AGI - Non accenna a raffreddarsi l'inflazione negli Stati Uniti. A dicembre l'indice dei prezzi al consumo è cresciuto del 7% su base annua, dopo il +6,8% segnato a novembre. Il dato, in linea con le attese degli analisti, è il piu' alto da giugno 1982. Su base mensile il costo della vita cresce invece dello 0,5%, in frenata rispetto al +0,8% del mese precedente, ma oltre il previsto +0,4%. Corre anche l'indice 'core', quello depurato dall'andamento dei beni alimentari ed energetici. La lettura segna un aumento del 5,5% su base tendenziale, in forte accelerazione rispetto al +4,9% di novembre e sopra il +5,4% del consenso di mercato. Si tratta del livello più alto dal febbraio 1991. Su base mensile, l'incremento si colloca allo 0,6%, contro il +0,5% di novembre.
L'andamento del costo vita continua dunque a pesare sulle tasche degli americani e sul tasso di approvazione del presidente Joe Biden. Ma soprattutto segna un ulteriore punto a favore di chi, dentro la Federal Reserve, ritiene sia arrivato il momento di invertire la politica monetaria e di cominciare ad alzare i tassi d'interesse. Una posizione rafforzata anche dagli ultimi numeri registrati dal mercato del lavoro, con il tasso di disoccupazione sceso al 3,9%, al minimo da 22 mesi, a indicare che la locomotiva a stelle e strisce è ormai vicina al livello di massima occupazione.

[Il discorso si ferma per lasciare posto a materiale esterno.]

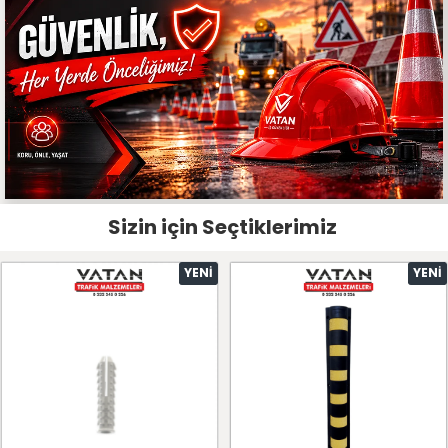
Sizin için Seçtiklerimiz
YENI
YENI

Il mercato monetario stima ormai all'85% la possibilità di un primo ritocco dei tassi di riferimento federali già a marzo, per un aumento totale del costo del denaro dello 0,75% entro la fine del 2022. Gli economisti ritengono comunque che l'inflazione abbia toccato a dicembre il suo picco o, al massimo, lo raggiungerà entro il primo trimestre dell'anno. I colli di bottiglia nelle forniture mostrano segni di miglioramento, anche se la diffusione della variante Omicron del coronavirus resta un'incognita per i prossimi mesi.